**About this exercise**
Your answer must consist of exactly the lines below, starting with the line with "middle tip: (758, 973)" and going on through the line with "pinky dip: (1106, 1030)", and nothing else.

┌─ Input data

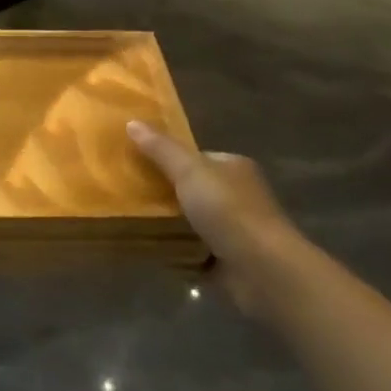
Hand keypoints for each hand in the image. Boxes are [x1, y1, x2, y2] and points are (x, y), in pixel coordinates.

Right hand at [128, 122, 300, 315]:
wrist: (262, 269)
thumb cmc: (228, 211)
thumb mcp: (189, 171)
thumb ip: (161, 148)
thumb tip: (131, 121)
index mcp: (233, 168)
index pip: (196, 157)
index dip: (167, 157)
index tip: (135, 161)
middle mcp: (236, 196)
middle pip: (190, 189)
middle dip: (162, 193)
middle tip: (127, 193)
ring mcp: (233, 229)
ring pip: (189, 221)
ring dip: (166, 224)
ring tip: (129, 220)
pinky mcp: (226, 260)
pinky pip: (190, 250)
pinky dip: (173, 251)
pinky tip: (148, 248)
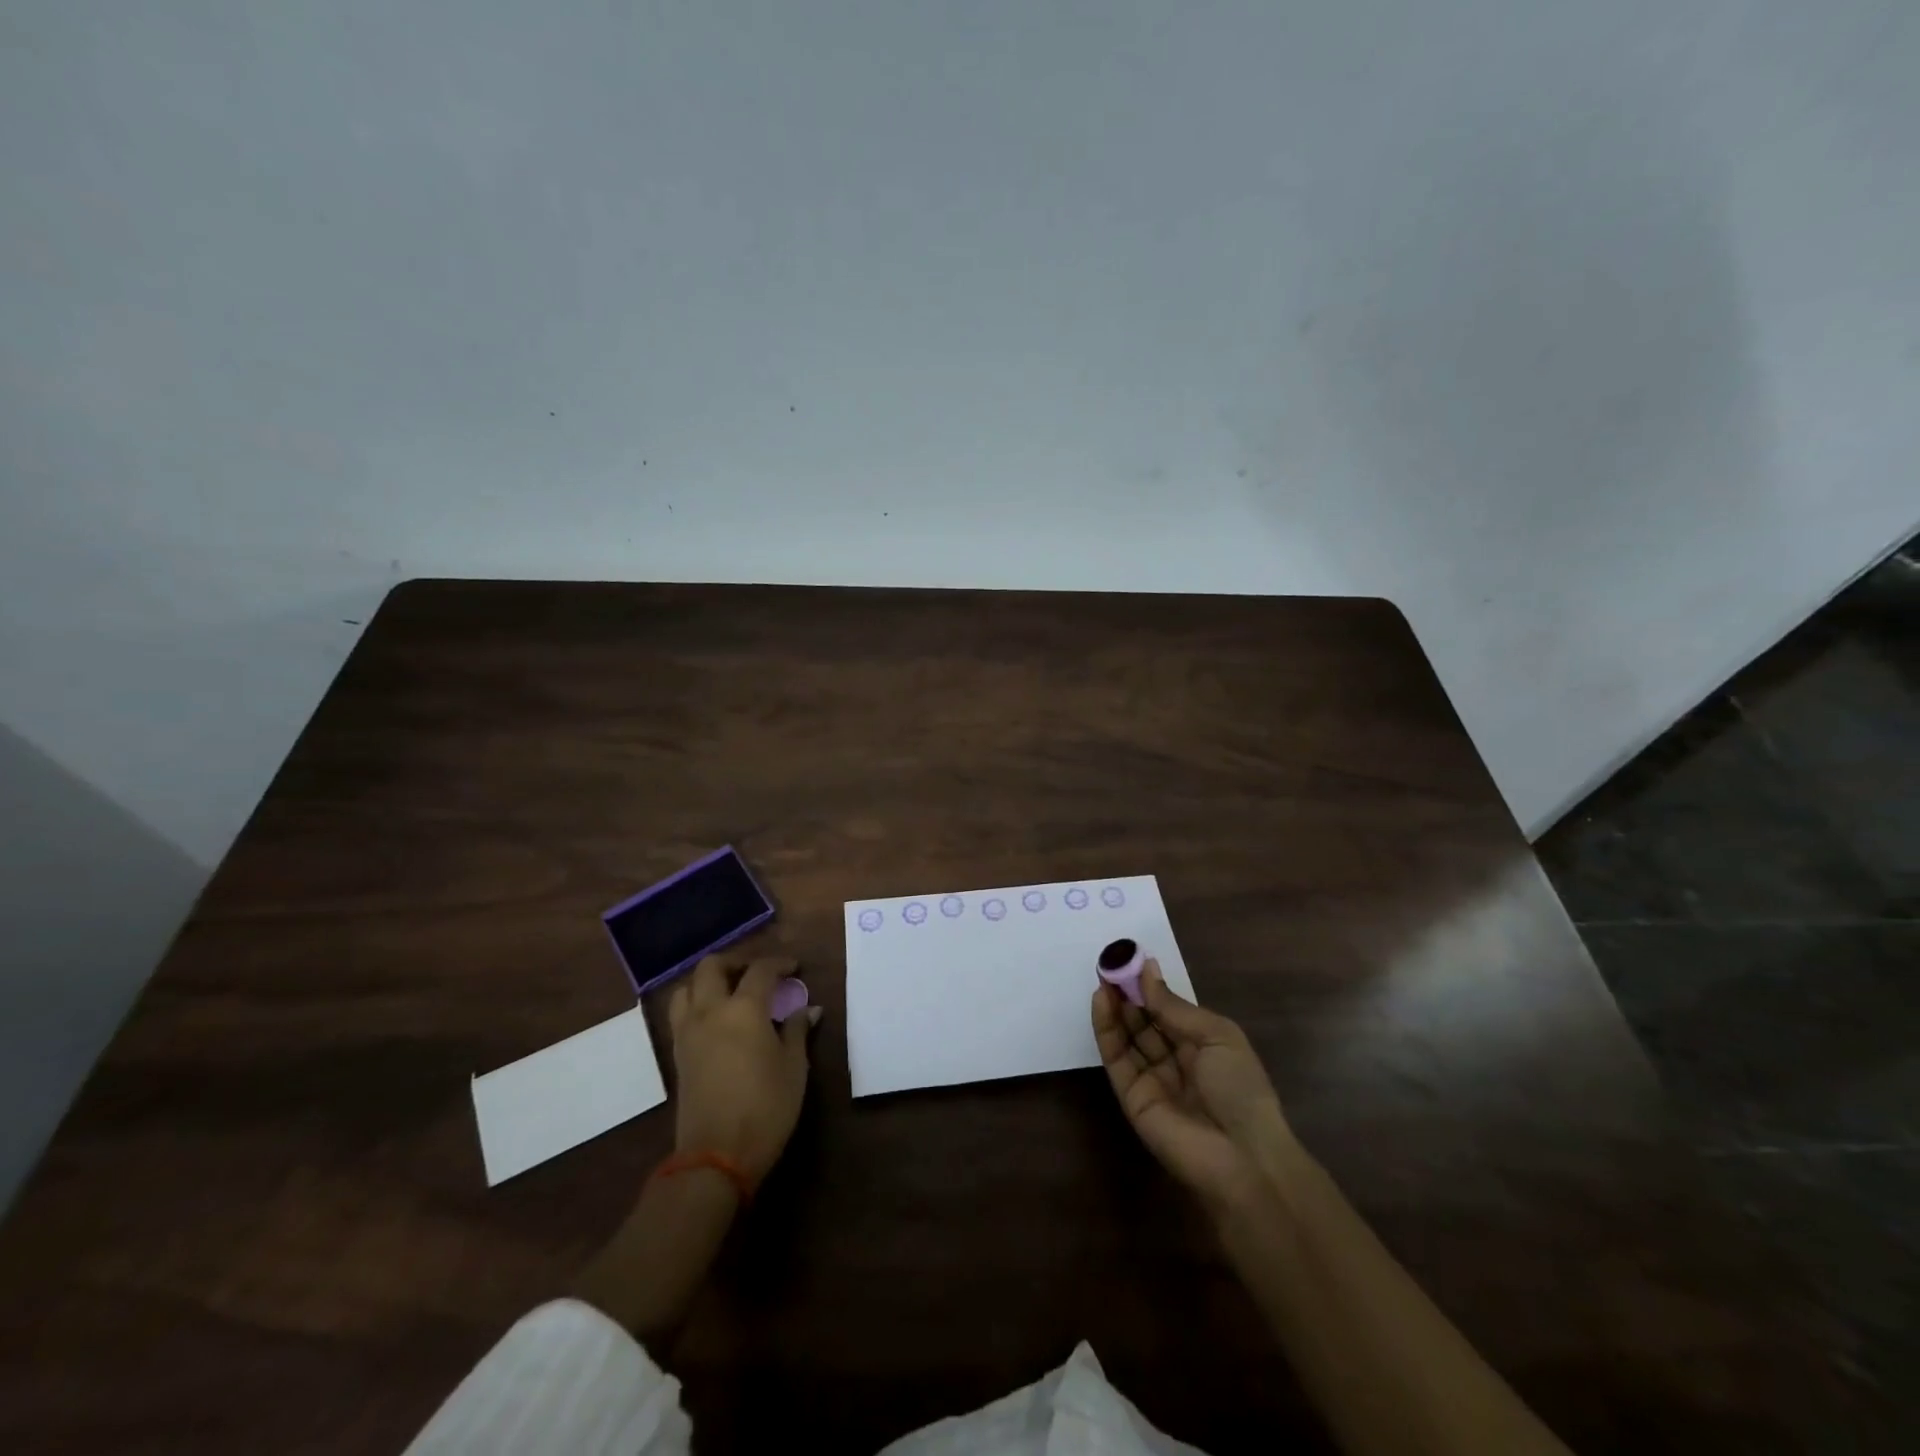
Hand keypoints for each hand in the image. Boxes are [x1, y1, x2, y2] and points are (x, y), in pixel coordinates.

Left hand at [668, 953, 817, 1185]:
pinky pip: (681, 1014)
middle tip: (758, 973)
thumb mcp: (794, 1067)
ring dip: (708, 981)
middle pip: (712, 967)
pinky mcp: (678, 1055)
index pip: (761, 970)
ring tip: (731, 992)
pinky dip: (697, 1004)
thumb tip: (807, 1009)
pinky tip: (717, 1021)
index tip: (794, 968)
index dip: (779, 963)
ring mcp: (688, 1033)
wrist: (716, 1155)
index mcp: (744, 1009)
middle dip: (736, 962)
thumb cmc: (766, 1107)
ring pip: (687, 988)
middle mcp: (710, 1011)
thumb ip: (797, 1031)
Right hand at [1092, 960, 1294, 1214]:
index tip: (1130, 958)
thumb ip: (1174, 1007)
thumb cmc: (1240, 1088)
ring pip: (1127, 1037)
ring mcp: (1152, 1080)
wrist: (1242, 1158)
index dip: (1150, 986)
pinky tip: (1101, 1002)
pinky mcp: (1131, 1097)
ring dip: (1114, 1007)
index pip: (1169, 1011)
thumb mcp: (1216, 1035)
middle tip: (1110, 963)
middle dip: (1128, 993)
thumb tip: (1146, 970)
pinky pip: (1116, 1058)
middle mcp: (1176, 1061)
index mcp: (1203, 1046)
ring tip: (1102, 975)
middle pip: (1145, 1022)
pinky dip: (1106, 1030)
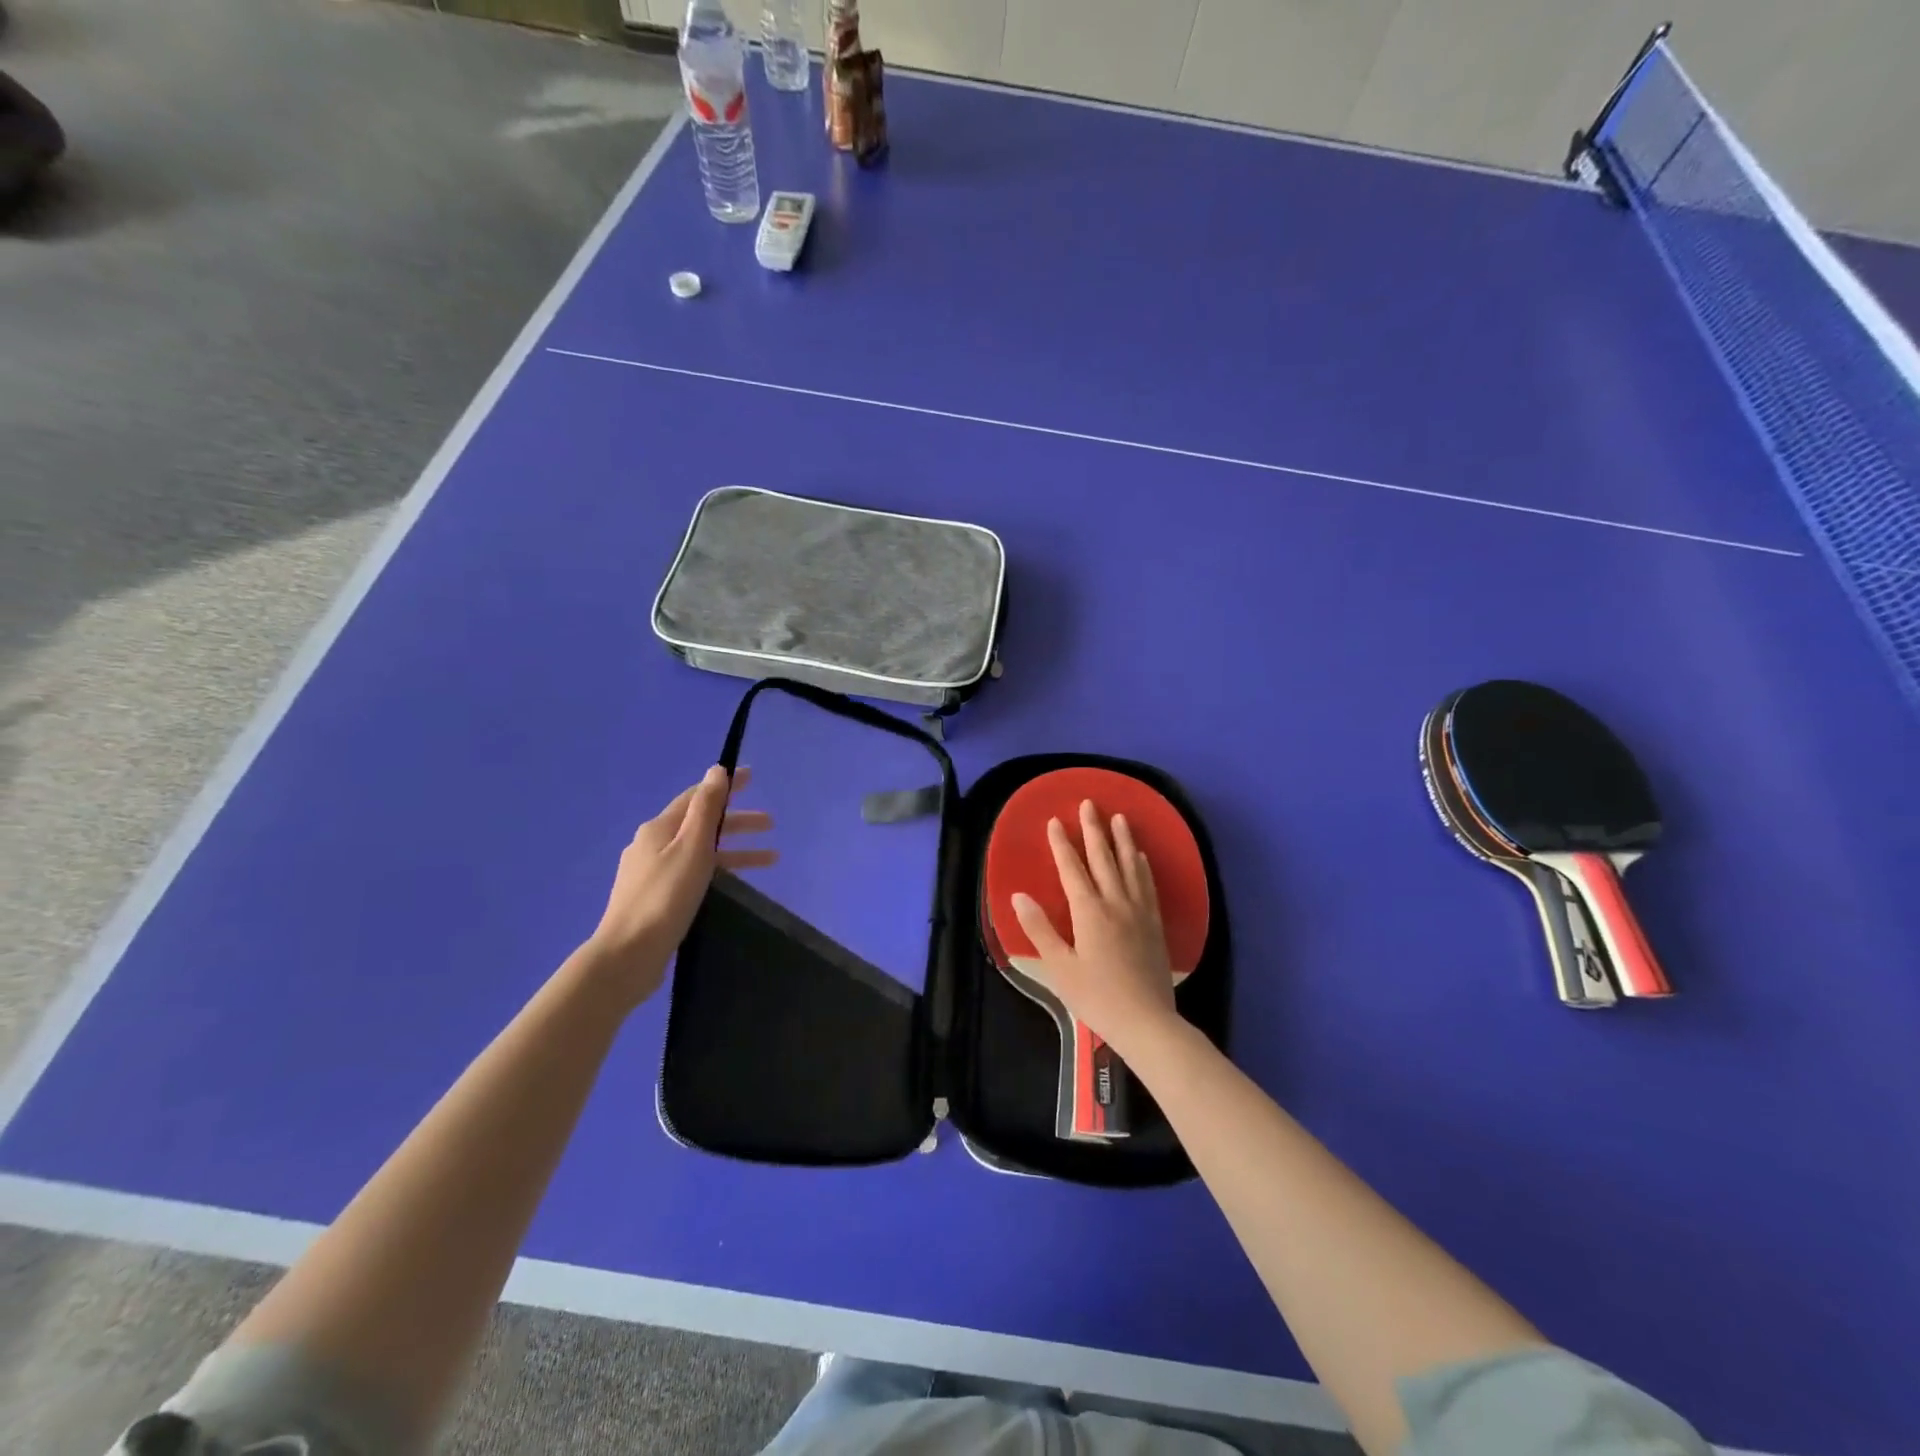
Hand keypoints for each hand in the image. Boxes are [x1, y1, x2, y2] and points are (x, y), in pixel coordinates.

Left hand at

└─

**Answer**
middle tip: (758, 973)
thumb mcp: (794, 1067)
ring dip: (708, 981)
middle pip: (712, 967)
pinky mcp: (678, 1055)
index pip: (761, 970)
ring tip: (731, 992)
pinky dip: (697, 1004)
thumb tip: (807, 1009)
pinky tip: (717, 1021)
index tip: (794, 968)
index dip: (779, 963)
ring mcp: (688, 1033)
wrist: (716, 1155)
index mcp: (744, 1009)
middle dip: (736, 962)
thumb cmc: (766, 1107)
ring pip: (687, 988)
middle mcp: (710, 1011)
thumb ip: (797, 1031)
Right hand at [1092, 960, 1294, 1214]:
index tip: (1130, 958)
thumb ip: (1174, 1007)
thumb cmc: (1240, 1088)
ring pip: (1127, 1037)
ring mcp: (1152, 1080)
wrist: (1242, 1158)
index dip: (1150, 986)
pinky tip: (1101, 1002)
pinky mcp: (1131, 1097)
ring dip: (1114, 1007)
index pip: (1169, 1011)
thumb mcp: (1216, 1035)
middle tip: (1110, 963)
middle dip: (1128, 993)
thumb tip: (1146, 970)
pinky pip: (1116, 1058)
middle mcp: (1176, 1061)
index mcp: (1203, 1046)
ring tip: (1102, 975)
middle pip: (1145, 1022)
pinky dip: (1106, 1030)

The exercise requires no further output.